393 F2d 123 Roberson v. Harris

393 F.2d 123

Mattie Lee ROBERSON, Appellant,
Carleton HARRIS et al., Appellees.

No. 19056.

United States Court of Appeals Eighth Circuit.

April 23, 1968.

G. E. Snuggs, El Dorado, Ark., for appellant.

A. F. House, Little Rock, Ark., for appellees.

Before VAN OOSTERHOUT, Chief Judge, and MATTHES and LAY, Circuit Judges.



This action was filed June 1, 1967 against the Justices of the Supreme Court of Arkansas in the United States District Court for the Western District of Arkansas. The complaint alleged, in substance, that an opinion of the Supreme Court of Arkansas in Roberson v. Hamilton, [240 Ark. 898] 405 S.W.2d 253 (1966), was libelous. Plaintiff sought actual and punitive damages.


The defendants moved to dismiss for lack of jurisdiction and for failure to state a claim for relief. The district court granted the motion and dismissed the action on the ground of judicial immunity.

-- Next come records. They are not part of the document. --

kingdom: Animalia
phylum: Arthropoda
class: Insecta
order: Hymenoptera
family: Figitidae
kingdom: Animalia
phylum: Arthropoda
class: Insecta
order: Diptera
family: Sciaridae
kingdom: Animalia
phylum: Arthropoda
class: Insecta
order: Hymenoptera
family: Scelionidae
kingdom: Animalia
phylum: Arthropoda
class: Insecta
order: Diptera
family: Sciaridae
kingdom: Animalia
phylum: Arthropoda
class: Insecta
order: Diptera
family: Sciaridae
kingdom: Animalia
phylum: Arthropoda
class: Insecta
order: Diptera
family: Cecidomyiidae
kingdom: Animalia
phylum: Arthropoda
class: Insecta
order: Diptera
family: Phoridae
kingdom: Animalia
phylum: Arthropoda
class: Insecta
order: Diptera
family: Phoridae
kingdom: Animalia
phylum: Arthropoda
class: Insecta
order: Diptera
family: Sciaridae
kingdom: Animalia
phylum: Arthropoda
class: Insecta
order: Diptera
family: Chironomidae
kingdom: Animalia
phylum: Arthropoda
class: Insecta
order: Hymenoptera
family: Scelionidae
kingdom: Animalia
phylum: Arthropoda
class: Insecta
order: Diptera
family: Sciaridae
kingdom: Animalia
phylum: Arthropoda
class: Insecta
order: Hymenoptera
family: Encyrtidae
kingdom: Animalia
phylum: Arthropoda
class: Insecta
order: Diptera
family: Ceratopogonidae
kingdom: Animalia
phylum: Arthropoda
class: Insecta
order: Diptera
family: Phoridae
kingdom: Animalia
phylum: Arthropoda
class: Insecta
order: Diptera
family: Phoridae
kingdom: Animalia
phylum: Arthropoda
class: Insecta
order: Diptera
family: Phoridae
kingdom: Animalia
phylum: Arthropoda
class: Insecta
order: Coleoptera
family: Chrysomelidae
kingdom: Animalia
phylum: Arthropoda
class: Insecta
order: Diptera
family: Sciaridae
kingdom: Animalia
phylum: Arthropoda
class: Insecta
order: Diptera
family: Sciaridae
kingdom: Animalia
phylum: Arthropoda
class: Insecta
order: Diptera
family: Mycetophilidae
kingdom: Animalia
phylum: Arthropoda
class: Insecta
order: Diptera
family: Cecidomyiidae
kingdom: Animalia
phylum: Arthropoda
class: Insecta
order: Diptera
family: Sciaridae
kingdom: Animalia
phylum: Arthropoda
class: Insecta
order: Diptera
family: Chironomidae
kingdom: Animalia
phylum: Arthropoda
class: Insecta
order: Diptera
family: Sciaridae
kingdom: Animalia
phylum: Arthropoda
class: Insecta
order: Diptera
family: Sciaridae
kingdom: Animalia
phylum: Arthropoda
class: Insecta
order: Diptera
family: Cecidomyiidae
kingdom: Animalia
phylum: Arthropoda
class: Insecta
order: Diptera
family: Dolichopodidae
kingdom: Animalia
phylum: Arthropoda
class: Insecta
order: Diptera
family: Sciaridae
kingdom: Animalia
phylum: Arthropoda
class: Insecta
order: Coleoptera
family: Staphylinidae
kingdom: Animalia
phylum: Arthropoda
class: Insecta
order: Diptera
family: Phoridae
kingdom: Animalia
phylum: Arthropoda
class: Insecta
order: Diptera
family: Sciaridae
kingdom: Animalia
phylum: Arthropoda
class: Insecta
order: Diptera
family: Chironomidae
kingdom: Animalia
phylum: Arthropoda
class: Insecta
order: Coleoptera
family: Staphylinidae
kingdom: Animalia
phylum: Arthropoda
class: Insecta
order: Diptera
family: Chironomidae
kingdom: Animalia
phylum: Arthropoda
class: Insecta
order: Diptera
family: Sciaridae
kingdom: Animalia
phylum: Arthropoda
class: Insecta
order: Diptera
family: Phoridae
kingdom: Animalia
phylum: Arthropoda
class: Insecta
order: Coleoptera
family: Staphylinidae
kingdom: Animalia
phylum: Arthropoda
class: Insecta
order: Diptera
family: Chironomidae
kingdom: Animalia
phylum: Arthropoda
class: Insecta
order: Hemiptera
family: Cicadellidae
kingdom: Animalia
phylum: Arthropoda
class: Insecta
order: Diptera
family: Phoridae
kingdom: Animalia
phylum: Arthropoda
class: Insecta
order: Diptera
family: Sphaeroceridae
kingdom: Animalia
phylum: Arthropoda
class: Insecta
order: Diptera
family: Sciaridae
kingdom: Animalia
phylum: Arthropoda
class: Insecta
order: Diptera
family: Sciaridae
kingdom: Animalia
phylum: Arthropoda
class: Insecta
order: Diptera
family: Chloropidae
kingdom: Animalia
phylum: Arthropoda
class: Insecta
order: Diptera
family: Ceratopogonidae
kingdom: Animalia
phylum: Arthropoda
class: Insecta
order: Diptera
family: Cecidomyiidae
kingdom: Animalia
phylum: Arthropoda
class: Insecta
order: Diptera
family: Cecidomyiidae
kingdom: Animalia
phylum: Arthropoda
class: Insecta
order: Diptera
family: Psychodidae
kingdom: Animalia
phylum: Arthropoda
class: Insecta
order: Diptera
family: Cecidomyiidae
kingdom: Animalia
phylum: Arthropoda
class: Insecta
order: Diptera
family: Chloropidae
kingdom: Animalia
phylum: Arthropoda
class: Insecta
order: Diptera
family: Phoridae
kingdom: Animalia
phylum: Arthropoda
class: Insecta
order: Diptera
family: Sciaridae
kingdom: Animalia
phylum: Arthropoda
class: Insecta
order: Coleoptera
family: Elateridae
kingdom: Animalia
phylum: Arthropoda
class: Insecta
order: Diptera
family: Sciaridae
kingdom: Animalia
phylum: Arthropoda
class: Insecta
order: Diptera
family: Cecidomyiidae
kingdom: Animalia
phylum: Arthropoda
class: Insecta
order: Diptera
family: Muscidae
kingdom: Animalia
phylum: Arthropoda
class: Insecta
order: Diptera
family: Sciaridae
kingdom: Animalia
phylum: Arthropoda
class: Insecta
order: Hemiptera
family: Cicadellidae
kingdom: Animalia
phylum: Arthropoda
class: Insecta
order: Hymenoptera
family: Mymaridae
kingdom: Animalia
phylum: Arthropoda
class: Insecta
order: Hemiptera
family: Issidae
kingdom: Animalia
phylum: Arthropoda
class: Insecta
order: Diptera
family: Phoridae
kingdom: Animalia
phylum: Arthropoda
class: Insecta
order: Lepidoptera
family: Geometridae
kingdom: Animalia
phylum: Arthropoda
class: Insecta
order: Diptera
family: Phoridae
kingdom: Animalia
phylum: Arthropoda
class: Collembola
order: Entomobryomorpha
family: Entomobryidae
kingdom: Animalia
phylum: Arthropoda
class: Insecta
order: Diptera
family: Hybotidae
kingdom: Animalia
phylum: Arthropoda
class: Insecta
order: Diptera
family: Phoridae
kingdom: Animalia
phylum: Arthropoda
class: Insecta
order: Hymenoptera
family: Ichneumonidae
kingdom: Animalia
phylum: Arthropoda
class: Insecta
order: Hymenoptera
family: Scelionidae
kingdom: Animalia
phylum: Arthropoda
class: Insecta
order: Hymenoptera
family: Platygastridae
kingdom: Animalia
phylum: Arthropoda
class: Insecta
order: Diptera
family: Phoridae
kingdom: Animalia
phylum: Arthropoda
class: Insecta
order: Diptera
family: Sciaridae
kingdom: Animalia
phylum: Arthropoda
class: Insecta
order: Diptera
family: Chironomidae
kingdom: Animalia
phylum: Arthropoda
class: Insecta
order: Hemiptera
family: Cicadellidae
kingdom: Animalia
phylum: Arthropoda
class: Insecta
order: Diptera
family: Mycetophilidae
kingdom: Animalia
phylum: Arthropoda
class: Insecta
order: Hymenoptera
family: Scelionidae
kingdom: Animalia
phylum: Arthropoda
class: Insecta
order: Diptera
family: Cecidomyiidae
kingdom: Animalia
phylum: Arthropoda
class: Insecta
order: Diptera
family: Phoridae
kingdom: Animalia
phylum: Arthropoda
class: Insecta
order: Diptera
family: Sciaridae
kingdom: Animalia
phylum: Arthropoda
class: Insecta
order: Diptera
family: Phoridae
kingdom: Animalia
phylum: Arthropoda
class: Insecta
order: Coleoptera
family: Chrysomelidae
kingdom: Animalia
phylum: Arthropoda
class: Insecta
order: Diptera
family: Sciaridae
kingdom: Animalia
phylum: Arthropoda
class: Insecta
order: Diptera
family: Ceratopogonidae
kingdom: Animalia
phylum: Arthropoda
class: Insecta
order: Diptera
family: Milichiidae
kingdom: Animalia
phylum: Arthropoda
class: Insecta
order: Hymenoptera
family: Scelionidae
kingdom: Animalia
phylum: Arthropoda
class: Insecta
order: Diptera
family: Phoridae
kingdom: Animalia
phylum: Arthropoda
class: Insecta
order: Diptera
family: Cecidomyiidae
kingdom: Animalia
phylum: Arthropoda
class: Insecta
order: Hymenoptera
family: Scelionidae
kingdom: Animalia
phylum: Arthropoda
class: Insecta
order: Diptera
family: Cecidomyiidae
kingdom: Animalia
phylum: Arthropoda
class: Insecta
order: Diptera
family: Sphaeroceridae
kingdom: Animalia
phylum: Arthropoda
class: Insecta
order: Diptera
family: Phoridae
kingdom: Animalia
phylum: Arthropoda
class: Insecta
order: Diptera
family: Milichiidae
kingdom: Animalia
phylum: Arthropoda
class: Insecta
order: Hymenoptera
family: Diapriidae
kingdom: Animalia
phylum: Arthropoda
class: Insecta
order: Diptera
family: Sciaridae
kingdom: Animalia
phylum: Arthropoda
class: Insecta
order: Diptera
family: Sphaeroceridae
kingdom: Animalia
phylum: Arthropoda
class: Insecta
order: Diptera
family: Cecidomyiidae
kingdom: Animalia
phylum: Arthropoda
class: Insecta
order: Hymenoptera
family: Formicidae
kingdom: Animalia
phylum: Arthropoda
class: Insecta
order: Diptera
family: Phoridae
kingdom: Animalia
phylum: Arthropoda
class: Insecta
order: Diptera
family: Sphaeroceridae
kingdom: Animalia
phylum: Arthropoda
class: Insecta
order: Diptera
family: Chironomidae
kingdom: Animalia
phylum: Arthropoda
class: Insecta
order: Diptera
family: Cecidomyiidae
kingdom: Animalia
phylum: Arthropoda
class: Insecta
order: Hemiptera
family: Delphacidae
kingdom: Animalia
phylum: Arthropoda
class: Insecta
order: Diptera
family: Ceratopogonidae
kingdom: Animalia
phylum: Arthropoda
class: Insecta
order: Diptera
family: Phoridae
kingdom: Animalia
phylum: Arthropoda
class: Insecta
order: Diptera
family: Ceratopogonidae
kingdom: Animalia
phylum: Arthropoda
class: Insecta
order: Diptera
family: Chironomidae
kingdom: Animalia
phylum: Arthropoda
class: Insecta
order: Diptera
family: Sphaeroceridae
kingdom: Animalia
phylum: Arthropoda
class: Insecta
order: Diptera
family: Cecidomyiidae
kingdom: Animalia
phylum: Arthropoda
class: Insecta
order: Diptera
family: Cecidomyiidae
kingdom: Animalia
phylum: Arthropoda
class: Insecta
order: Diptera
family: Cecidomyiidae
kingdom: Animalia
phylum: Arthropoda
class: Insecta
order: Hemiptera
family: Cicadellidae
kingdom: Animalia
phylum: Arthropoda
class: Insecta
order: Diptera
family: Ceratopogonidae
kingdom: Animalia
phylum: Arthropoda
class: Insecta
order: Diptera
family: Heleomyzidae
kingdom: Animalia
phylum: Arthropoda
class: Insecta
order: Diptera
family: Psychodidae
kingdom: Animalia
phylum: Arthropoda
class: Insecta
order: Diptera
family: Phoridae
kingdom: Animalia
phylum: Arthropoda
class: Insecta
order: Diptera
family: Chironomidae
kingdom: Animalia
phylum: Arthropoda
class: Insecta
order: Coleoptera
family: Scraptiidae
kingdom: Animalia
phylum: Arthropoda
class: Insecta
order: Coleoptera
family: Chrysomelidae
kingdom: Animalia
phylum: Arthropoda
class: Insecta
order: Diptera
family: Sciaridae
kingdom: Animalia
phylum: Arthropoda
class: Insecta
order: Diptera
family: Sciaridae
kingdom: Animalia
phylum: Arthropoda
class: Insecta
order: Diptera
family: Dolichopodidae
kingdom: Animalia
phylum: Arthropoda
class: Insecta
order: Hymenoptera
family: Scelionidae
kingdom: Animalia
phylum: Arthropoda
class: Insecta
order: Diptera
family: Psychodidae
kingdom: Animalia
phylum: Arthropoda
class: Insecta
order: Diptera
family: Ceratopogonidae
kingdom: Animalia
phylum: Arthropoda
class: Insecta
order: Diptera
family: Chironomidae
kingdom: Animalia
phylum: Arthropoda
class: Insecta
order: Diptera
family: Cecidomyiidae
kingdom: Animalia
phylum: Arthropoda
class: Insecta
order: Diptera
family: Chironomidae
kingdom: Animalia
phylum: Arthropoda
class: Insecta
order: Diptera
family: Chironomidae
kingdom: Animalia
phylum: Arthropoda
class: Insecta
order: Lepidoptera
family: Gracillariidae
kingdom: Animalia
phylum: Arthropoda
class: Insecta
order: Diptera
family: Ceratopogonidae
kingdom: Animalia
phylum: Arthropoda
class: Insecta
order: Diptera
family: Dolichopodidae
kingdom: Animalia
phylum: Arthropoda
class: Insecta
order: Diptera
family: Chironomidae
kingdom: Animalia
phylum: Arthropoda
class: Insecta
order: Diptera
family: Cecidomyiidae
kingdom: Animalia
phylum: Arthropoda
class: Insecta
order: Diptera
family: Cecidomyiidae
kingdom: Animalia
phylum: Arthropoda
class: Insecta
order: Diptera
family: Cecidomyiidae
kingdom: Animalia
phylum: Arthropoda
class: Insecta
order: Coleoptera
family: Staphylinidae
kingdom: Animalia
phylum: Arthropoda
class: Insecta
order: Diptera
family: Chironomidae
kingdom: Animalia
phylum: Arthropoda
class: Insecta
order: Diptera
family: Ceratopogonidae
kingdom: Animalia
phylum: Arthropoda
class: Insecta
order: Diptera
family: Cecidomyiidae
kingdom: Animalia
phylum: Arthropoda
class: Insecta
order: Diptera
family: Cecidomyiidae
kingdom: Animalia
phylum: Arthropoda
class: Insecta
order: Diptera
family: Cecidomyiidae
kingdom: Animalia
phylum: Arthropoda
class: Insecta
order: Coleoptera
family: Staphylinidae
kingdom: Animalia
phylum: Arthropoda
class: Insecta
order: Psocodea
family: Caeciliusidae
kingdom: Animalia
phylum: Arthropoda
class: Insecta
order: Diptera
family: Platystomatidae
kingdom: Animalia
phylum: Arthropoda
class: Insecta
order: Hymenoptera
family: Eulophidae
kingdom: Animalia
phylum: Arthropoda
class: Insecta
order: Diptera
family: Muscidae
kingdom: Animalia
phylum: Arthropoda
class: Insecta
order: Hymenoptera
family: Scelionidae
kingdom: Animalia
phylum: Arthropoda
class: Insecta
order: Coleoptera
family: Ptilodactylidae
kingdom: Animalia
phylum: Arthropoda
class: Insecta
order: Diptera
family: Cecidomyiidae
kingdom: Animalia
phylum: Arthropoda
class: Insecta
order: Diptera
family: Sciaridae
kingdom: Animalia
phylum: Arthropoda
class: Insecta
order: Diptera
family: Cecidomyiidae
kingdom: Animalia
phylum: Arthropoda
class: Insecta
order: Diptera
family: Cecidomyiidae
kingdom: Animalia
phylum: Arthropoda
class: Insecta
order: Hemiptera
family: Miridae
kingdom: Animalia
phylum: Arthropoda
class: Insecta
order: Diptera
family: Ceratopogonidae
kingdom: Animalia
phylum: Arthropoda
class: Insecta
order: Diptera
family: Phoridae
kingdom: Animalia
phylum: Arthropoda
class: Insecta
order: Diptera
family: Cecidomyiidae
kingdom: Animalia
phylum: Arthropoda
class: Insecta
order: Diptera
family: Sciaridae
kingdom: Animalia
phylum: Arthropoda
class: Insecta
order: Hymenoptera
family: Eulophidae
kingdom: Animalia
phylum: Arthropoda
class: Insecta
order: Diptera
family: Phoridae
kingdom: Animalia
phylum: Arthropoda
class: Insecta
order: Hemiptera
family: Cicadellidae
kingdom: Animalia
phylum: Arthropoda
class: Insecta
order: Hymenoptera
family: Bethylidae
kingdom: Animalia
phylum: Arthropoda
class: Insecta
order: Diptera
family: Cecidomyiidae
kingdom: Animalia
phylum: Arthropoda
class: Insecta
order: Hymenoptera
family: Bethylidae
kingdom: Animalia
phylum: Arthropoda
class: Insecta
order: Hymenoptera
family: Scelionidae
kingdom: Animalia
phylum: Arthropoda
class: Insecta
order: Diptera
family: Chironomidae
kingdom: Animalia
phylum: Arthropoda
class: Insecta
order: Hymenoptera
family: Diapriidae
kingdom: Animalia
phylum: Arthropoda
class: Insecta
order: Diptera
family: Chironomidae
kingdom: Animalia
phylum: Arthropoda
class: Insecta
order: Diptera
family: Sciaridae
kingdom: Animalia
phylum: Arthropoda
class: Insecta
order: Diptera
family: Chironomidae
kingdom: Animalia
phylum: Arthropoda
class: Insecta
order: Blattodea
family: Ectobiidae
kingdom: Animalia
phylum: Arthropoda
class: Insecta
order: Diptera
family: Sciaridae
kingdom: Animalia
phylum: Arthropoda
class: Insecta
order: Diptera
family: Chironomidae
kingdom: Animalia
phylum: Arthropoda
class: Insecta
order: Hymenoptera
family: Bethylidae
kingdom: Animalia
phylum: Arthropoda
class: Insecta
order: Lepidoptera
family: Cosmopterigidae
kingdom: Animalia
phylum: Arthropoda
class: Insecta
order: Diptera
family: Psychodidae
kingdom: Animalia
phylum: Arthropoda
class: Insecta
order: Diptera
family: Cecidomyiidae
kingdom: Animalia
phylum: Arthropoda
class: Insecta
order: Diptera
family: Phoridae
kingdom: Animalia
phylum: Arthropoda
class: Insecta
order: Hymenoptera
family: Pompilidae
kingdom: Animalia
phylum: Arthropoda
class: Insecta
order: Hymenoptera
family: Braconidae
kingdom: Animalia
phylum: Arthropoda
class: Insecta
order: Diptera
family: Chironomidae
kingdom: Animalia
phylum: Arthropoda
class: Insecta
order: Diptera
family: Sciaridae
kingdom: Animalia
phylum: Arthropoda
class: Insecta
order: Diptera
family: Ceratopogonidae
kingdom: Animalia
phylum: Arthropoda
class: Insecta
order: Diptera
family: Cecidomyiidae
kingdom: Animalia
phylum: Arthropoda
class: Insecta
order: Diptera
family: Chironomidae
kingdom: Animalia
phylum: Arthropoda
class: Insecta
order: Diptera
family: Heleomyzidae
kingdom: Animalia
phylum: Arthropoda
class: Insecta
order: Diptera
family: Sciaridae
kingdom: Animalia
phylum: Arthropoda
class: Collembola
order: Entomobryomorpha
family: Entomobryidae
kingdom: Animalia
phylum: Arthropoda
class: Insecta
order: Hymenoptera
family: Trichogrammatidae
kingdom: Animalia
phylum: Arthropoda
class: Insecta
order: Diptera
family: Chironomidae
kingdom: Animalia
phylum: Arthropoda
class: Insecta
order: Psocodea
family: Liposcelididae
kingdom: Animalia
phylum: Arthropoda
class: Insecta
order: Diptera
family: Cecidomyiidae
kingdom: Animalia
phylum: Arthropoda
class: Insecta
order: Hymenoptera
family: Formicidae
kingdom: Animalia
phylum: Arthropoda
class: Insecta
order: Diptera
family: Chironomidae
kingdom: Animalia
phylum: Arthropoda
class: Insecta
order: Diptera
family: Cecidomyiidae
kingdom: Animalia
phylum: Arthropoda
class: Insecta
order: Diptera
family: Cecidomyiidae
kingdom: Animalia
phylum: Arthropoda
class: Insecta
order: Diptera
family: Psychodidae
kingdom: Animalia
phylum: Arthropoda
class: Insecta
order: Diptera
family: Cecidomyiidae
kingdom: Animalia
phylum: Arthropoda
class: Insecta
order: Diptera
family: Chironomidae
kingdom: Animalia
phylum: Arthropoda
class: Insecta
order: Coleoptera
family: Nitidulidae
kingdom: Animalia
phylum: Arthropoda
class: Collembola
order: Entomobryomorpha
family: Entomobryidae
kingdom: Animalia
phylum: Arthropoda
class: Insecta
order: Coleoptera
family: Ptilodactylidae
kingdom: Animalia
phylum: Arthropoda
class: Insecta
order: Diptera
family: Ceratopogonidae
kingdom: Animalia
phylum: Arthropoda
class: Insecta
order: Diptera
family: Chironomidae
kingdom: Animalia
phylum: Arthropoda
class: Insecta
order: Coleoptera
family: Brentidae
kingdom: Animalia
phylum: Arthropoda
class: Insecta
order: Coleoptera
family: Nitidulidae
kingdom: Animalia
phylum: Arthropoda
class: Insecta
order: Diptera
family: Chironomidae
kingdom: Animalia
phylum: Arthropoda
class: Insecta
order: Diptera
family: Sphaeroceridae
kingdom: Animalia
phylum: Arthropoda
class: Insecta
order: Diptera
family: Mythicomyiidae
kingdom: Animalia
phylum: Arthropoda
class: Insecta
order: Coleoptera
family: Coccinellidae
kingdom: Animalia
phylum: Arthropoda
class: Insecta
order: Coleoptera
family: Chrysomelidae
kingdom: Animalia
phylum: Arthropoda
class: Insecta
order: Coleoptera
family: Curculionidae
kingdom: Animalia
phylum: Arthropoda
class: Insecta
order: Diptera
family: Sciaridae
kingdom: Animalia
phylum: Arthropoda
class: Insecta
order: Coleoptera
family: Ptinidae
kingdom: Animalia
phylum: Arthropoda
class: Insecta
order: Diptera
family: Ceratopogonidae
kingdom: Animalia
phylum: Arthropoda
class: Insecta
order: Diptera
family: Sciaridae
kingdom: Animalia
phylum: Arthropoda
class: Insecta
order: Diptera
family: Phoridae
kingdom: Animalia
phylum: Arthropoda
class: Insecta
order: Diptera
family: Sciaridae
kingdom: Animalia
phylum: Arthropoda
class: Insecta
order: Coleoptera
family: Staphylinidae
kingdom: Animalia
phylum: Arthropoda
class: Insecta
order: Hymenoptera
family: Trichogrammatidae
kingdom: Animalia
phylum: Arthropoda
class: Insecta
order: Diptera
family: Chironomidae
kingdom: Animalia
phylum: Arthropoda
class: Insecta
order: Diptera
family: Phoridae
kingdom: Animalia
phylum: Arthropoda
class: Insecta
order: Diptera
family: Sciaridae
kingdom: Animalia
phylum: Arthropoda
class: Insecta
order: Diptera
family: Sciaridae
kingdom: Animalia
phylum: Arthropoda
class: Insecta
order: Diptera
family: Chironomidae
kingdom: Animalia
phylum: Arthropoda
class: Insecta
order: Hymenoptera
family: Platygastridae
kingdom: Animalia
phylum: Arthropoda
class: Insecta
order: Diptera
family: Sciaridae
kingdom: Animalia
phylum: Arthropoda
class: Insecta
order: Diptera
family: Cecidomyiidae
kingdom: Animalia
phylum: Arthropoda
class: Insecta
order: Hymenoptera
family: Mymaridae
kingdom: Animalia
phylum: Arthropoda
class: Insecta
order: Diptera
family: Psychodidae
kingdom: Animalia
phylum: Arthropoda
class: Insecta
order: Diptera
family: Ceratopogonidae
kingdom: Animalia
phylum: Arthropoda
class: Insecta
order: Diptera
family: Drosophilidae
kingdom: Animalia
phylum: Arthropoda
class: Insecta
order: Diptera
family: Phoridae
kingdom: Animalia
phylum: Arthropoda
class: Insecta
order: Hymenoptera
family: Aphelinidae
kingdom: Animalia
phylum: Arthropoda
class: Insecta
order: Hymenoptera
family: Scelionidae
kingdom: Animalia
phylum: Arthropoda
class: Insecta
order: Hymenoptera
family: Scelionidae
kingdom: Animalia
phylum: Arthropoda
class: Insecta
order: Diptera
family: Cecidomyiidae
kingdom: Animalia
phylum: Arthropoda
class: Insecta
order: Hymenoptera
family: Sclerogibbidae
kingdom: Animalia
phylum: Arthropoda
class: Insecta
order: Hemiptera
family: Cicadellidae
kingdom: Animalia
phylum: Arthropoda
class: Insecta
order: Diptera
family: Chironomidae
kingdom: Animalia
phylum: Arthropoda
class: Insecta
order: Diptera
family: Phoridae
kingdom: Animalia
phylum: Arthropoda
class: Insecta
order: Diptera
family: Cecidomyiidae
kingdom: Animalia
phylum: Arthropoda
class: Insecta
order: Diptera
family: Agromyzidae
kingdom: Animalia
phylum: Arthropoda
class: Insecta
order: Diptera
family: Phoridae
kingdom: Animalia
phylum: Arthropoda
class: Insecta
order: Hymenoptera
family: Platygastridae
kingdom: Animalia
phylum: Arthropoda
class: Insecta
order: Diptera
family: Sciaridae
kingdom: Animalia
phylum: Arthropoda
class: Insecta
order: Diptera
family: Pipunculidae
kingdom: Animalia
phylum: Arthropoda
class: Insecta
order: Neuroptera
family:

If we were required to reach the issue, we would have no difficulty in concluding that the district court's holding was correct. We are convinced, however, that the court lacked jurisdiction of the subject matter and should have dismissed the action for that reason.


Although it should not be necessary, we restate the principles relating to subject matter jurisdiction which must be recognized.


(1) The threshold inquiry in every federal case is whether the district court has jurisdiction; (2) lack of jurisdiction cannot be waived by the parties or ignored by the court; (3) if jurisdiction is wanting, the district court should decline to proceed in the case; (4) the appellate court must satisfy itself sua sponte not only of its own jurisdiction, but that of the district court. Rock Island Millwork Co. v. Hedges-Gough Lumber Co., 337 F. 2d 24, 26-27 (8th Cir. 1964).


Here, diversity jurisdiction does not exist. Plaintiff and the defendants are all citizens of the State of Arkansas. The complaint utterly fails to allege a federal question under 28 U.S.C. § 1331. It in no way intimates that the matter in controversy arises under the Constitution or laws of the United States. The alleged futility of a proceeding by plaintiff in the courts of Arkansas is a wholly insufficient basis upon which to predicate federal jurisdiction.


The appeal is dismissed for lack of jurisdiction.